What you should do: What lines of the data below hold the string "output"? Copy each one.

Hardware design source files:
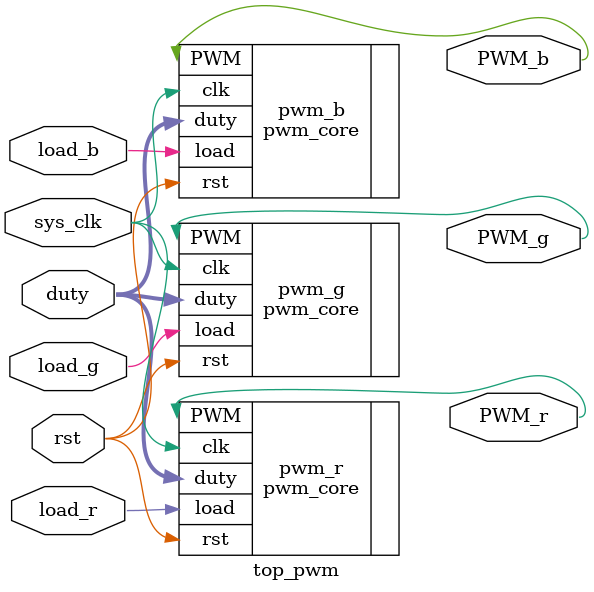
<source format=v>
`timescale 1ns / 1ps


module top_pwm #(parameter SIZE = 13)(
    input sys_clk,
    input rst,
    input load_r,
    input load_g,
    input load_b,
    input [SIZE-1:0] duty,
    output PWM_r,
    output PWM_g,
    output PWM_b
    );
    
    wire clk_slow;
    wire lock;
    wire clk_locked;
    
    
//    clk_wiz_0 CLK_GEN_SLOW(
//        //Clock Out Ports
//        .clk_out1(clk_slow),
//        // Status and control signals
//        .reset(rst),
//        .locked(lock),
//        //Clock in ports
//        .clk_in1(sys_clk)
//    );
    
    assign clk_locked = clk_slow & lock;
    
    pwm_core #(.R_SIZE(SIZE)) pwm_r (
        .clk(sys_clk),
        .rst(rst),
        .load(load_r),
        .duty(duty),
        .PWM(PWM_r)
    );
    pwm_core #(.R_SIZE(SIZE)) pwm_g(
        .clk(sys_clk),
        .rst(rst),
        .load(load_g),
        .duty(duty),
        .PWM(PWM_g)
    );
    pwm_core #(.R_SIZE(SIZE)) pwm_b(
        .clk(sys_clk),
        .rst(rst),
        .load(load_b),
        .duty(duty),
        .PWM(PWM_b)
    );
endmodule

</source>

The completed task:
    output PWM_r,
    output PWM_g,
    output PWM_b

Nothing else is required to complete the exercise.